Sorry for the mix up. Fixed.


----------



## PhilBurton (Nov 5, 2017)

JohanElzenga said:


> Lightroom has never supported scripts as far as I know. I assume this was an AppleScript that somebody else wrote. The script menu in the menu bar is also an Apple menu. You can activate it by starting the Script Editor app from Applications/Utilities and then Preferences - General - Show script menu in menu bar.


Is there an equivalent function for Windows 10?  Built-in or third-party?


----------



## johnbeardy (Nov 5, 2017)

Do you mean just for LR, Phil? The method for adding scripts to LR is identical on Windows and Mac - see the link above.


----------



## Samoreen (Nov 5, 2017)

PhilBurton said:


> Is there an equivalent function for Windows 10?  Built-in or third-party?

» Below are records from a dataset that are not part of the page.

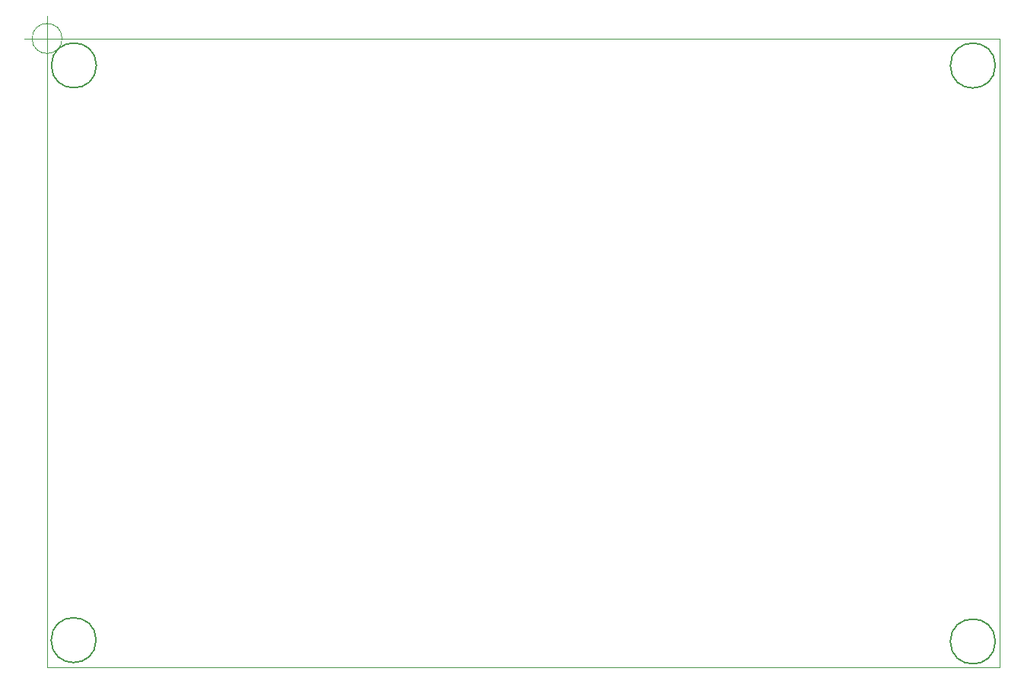
<source format=gbr>
%TF.GenerationSoftware,KiCad,Pcbnew,(5.1.8)-1*%
%TF.CreationDate,2021-03-14T10:01:34+01:00*%
%TF.ProjectId,Telerupteur_Emetteur_RF433_V2,54656c65-7275-4707-9465-75725f456d65,rev?*%
%TF.SameCoordinates,Original*%
%TF.FileFunction,Other,Comment*%
%FSLAX46Y46*%
G04 Gerber Fmt 4.6, Leading zero omitted, Abs format (unit mm)*
G04 Created by KiCad (PCBNEW (5.1.8)-1) date 2021-03-14 10:01:34*
%MOMM*%
%LPD*%
G01*
G04 APERTURE LIST*
%TA.AperFunction,Profile*%
%ADD10C,0.050000*%
%TD*%
%TA.AperFunction,Profile*%
%ADD11C,0.100000*%
%TD*%
%ADD12C,0.150000*%
G04 APERTURE END LIST*
D10*
X50666666Y-49950000D02*
G75*
G03*
X50666666Y-49950000I-1666666J0D01*
G01*
X46500000Y-49950000D02*
X51500000Y-49950000D01*
X49000000Y-47450000D02*
X49000000Y-52450000D01*
D11*
X49000000Y-49950000D02*
X155000000Y-49975000D01*
D10*
X49000000Y-120000000D02*
X155000000Y-120000000D01*
X155000000Y-49975000D02*
X155000000Y-120000000D01*
D11*
X49000000Y-49950000D02*
X49000000Y-120000000D01*
D12*
%TO.C,REF4*%
X154525000Y-117125000D02*
G75*
G03*
X154525000Y-117125000I-2500000J0D01*
G01*
%TO.C,REF2*%
X154525000Y-52965000D02*
G75*
G03*
X154525000Y-52965000I-2500000J0D01*
G01*
%TO.C,REF3*%
X54450000Y-116975000D02*
G75*
G03*
X54450000Y-116975000I-2500000J0D01*
G01*
%TO.C,REF1*%
X54480000Y-52950000D02*
G75*
G03*
X54480000Y-52950000I-2500000J0D01*
G01*
%TD*%
M02*

</source>
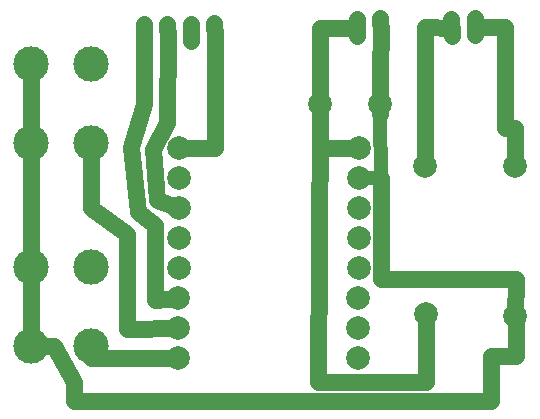
<source format=gbr>
%FSLAX34Y34*%
%MOMM*%
%LNCOPPER_BOTTOM*%
G71*
G01*
%ADD10C,1.400*%
%ADD11C,2.000*%
%ADD12C,1.200*%
%ADD13C,3.000*%
%LPD*%
G54D10*
X115244Y320004D02*
X114756Y333996D01*
G54D10*
X135244Y320004D02*
X134756Y333996D01*
G54D10*
X155244Y320004D02*
X154756Y333996D01*
G54D10*
X175232Y320702D02*
X174744Y334694D01*
G54D10*
X295695Y323972D02*
X295207Y337964D01*
G54D10*
X315683Y324670D02*
X315195Y338662D01*
X429554Y214125D02*
G54D11*
D03*
X429554Y87125D02*
G54D11*
D03*
X353633Y88375D02*
G54D11*
D03*
X353354Y214125D02*
G54D11*
D03*
X297271Y229159D02*
G54D11*
D03*
X297138Y203759D02*
G54D11*
D03*
X297005Y178359D02*
G54D11*
D03*
X296872Y152960D02*
G54D11*
D03*
X296739Y127560D02*
G54D11*
D03*
X296606Y102161D02*
G54D11*
D03*
X296473Y76760D02*
G54D11*
D03*
X296340Y51362D02*
G54D11*
D03*
X144872Y228627D02*
G54D11*
D03*
X144739Y203227D02*
G54D11*
D03*
X144606Y177828D02*
G54D11*
D03*
X144473Y152428D02*
G54D11*
D03*
X144340Y127028D02*
G54D11*
D03*
X144206Y101628D02*
G54D11*
D03*
X144074Y76229D02*
G54D11*
D03*
X143941Y50829D02*
G54D11*
D03*
G54D12*
X315260Y256764D02*
X315784Y203334D01*
X297138Y203759D01*
G54D10*
X264370Y257098D02*
X262600Y31100D01*
X354000Y31000D01*
X353633Y88375D01*
G54D10*
X375451Y330968D02*
X352978Y331419D01*
X353354Y214125D01*
G54D10*
X429554Y214125D02*
X429000Y246000D01*
X421000Y246000D01*
X420750Y331195D01*
X395439Y331666D01*
G54D10*
X297271Y229159D02*
X264295Y228628D01*
X315168Y266542D02*
G54D11*
D03*
X264370Y266098D02*
G54D11*
D03*
G54D10*
X315784Y203334D02*
X316000Y118000D01*
X430000Y118000D01*
X429554Y87125D01*
G54D10*
X144872Y228627D02*
X175000Y229000D01*
X174988Y327698D01*
G54D10*
X135000Y327000D02*
X134943Y250093D01*
X122943Y228093D01*
X125941Y185355D01*
X144606Y177828D01*
G54D10*
X144206Y101628D02*
X124000Y100000D01*
X124000Y164000D01*
X110412Y174507D01*
X103943Y230093D01*
X115000Y266000D01*
X115000Y327000D01*
G54D10*
X295451Y330968D02*
X264000Y331000D01*
X264370Y257098D01*
G54D10*
X315168Y257542D02*
X315168Y291832D01*
X315439Y331666D01*
X19051Y233541D02*
G54D13*
D03*
X69849Y233098D02*
G54D13*
D03*
X19634Y300339D02*
G54D13*
D03*
X70432Y299895D02*
G54D13*
D03*
X19051Y61541D02*
G54D13*
D03*
X69849Y61098D02*
G54D13*
D03*
X19634Y128339D02*
G54D13*
D03*
X70432Y127895D02*
G54D13*
D03*
G54D10*
X19634Y300339D02*
X19051Y233541D01*
X19634Y128339D01*
X19051Y61541D01*
X38459Y61541D01*
X56000Y31000D01*
X56000Y15000D01*
X409000Y15000D01*
X409000Y53000D01*
X430000Y53000D01*
X430000Y86680D01*
X429554Y87125D01*
G54D10*
X143941Y50829D02*
X70117Y50829D01*
X69849Y61098D01*
G54D10*
X144074Y76229D02*
X101000Y76000D01*
X100947Y156000D01*
X70000Y178000D01*
X69849Y233098D01*
G54D10*
X375695Y323972D02*
X375207Y337964D01*
G54D10*
X395683Y324670D02*
X395195Y338662D01*
M02*

</source>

In Windows, you have Powershell.


----------



## PhilBurton (Nov 5, 2017)

Samoreen said:


> In Windows, you have Powershell.


Powershell is way overkill for most Windows users.  It requires a steep learning curve, unlike the old DOS bat commands.


----------



## Barry Howell (Nov 6, 2017)

Thanks for all the discussion!  From the original reply I stand corrected and indeed the Script icon is a Mac OS Finder preference for starters (thank you for that direction!).  I was then able to go thru the steps to get the script to work.  While it didn't recover all the data (i.e. no RAW file), it did result in a suitable jpg which saved the day for this file.


----------